We refer to the original mapping file here. During each compilation, associate the dex path in the build artifacts with the actual dex path classesX.dex in the apk for each dex, and keep them in a separate dex_mapping file.

When there are new merged dex for each incremental compilation, first arrange the incremental dex in the order of classes.dex, classes2.dex, etc., then load the relationship between build artifacts and apk dex paths in dex-mapping into memory, arrange them in the original order after the incremental dex, and finally synchronize and update the changes to the apk file by hooking the package process.

The overall process is as follows:

After the apk update is complete, rewrite the latest dex and apk dex path mapping relationship back to the dex_mapping file to record the latest dex and apk path relationship. To avoid having all dex participate in re-ordering every time, you can reserve a certain number of slots in classes.dex and classesN.dex to avoid re-ordering all dex each time.

In testing, package will have a slight increase in elapsed time, generally within 1s.

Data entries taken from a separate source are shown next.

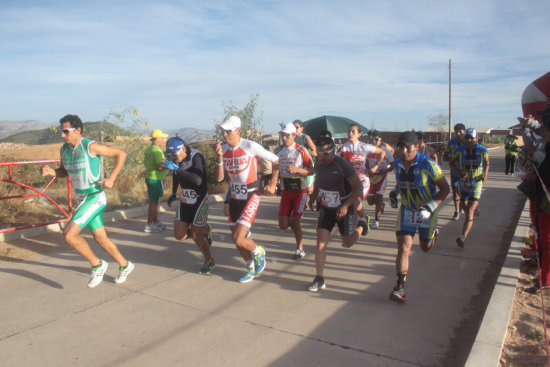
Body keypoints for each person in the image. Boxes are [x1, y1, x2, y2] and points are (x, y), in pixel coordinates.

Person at [40, 114, 134, 288]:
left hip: (95, 197)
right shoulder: (65, 150)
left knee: (69, 234)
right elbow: (64, 171)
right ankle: (125, 264)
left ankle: (97, 265)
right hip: (81, 199)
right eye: (61, 131)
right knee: (100, 238)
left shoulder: (90, 146)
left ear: (78, 130)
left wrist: (111, 178)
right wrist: (51, 172)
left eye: (66, 131)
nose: (62, 135)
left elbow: (120, 154)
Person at [214, 115, 279, 283]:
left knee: (238, 238)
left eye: (228, 131)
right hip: (234, 197)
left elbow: (276, 161)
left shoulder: (250, 146)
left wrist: (272, 184)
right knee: (236, 238)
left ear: (238, 130)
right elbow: (220, 178)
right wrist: (219, 158)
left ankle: (259, 252)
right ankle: (249, 266)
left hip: (251, 195)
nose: (225, 134)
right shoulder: (224, 150)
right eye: (223, 131)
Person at [389, 131, 449, 302]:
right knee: (403, 248)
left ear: (416, 147)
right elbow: (401, 184)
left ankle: (433, 235)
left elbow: (445, 189)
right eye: (401, 147)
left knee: (425, 247)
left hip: (426, 212)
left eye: (407, 147)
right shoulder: (397, 164)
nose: (404, 150)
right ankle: (400, 287)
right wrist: (393, 194)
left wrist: (430, 207)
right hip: (407, 211)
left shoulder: (428, 164)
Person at [307, 136, 368, 292]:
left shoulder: (343, 165)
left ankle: (361, 226)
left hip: (344, 207)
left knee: (347, 243)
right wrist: (313, 197)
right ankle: (319, 278)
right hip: (327, 208)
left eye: (326, 153)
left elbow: (358, 188)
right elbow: (318, 180)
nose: (322, 156)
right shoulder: (318, 163)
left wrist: (346, 206)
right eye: (319, 153)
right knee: (321, 242)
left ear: (333, 150)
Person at [164, 137, 215, 274]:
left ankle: (209, 260)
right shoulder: (177, 161)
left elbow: (198, 180)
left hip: (199, 199)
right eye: (170, 156)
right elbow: (176, 176)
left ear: (183, 149)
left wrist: (177, 169)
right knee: (179, 235)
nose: (173, 158)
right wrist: (174, 193)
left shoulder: (196, 156)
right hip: (186, 199)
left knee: (195, 234)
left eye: (174, 155)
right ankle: (204, 229)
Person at [274, 123, 314, 259]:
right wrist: (276, 180)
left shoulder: (302, 150)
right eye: (282, 135)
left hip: (300, 191)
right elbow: (275, 169)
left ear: (293, 136)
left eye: (287, 135)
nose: (284, 138)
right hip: (286, 192)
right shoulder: (277, 151)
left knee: (295, 222)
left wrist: (298, 170)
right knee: (283, 225)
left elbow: (312, 170)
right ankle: (295, 226)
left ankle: (300, 248)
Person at [336, 123, 385, 233]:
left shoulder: (364, 146)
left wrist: (376, 165)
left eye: (353, 131)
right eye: (348, 131)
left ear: (359, 134)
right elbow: (335, 162)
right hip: (349, 181)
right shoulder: (343, 148)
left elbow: (382, 152)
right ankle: (360, 222)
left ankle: (360, 222)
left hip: (362, 180)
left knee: (355, 202)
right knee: (353, 205)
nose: (350, 133)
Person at [449, 128, 490, 248]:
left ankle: (462, 237)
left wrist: (485, 173)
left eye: (472, 138)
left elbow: (487, 163)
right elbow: (451, 163)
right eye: (467, 138)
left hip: (476, 182)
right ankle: (472, 212)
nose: (469, 140)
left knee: (469, 212)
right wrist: (458, 172)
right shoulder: (459, 149)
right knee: (465, 207)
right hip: (463, 182)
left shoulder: (483, 150)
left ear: (477, 138)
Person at [365, 130, 394, 229]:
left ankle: (376, 220)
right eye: (372, 139)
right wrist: (368, 170)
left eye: (376, 139)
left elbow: (393, 165)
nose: (374, 141)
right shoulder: (368, 150)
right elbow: (365, 163)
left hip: (382, 177)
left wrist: (385, 171)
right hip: (372, 177)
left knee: (378, 197)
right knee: (370, 201)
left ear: (380, 140)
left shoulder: (386, 151)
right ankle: (381, 204)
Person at [143, 129, 169, 233]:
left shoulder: (148, 149)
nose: (163, 140)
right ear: (157, 138)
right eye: (162, 138)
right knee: (154, 203)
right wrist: (168, 165)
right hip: (156, 179)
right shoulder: (157, 151)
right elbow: (159, 167)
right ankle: (149, 224)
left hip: (149, 177)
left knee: (154, 201)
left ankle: (155, 221)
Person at [443, 123, 466, 221]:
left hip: (466, 173)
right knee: (455, 192)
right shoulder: (452, 143)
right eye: (456, 132)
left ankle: (463, 205)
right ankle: (456, 210)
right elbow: (445, 157)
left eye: (460, 132)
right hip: (454, 171)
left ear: (464, 131)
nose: (458, 134)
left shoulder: (468, 142)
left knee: (465, 192)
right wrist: (453, 159)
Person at [293, 120, 317, 197]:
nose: (295, 129)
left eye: (297, 127)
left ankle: (313, 201)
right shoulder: (292, 138)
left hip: (307, 165)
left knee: (309, 190)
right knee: (298, 189)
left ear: (302, 128)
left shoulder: (305, 137)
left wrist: (302, 153)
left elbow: (314, 152)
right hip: (297, 166)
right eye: (293, 127)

The overall dexMerge elapsed time of mus is reduced from 35-40 s to about 3 s.

Currently both solutions of this incremental build component are supported. Just be aware that the hot update solution may involve transforming Application.

Optimization Effect

With the above optimization schemes, under ideal conditions, changing a line in the simplest kotlin class in a submodule in mus takes about 10s for total task elapsed time (excluding configure). Looking at actual development, it is generally between 20-40s. This elapsed time is mainly because the changed class and modules are often more than one in actual development, and also includes the elapsed time of configure, which currently cannot be avoided. It also includes the elapsed time of class compilation, kapt, incremental judgment, etc., and will also be affected by device cpu, real-time memory, etc.

The above data is based on my computer, 2.3 GHz Quad-Core Intel Core i7, 32 GB 3733 MHz LPDDR4X. Data run on different devices will vary slightly, but the overall optimization effect is still very obvious.

Summary

With the optimization solutions above, the overall incremental build speed is at a relatively low level. Of course there are still further optimization spaces such as kotlin compilation, kapt, incremental judgment, etc. I look forward to sharing more when further optimization of tasks is complete.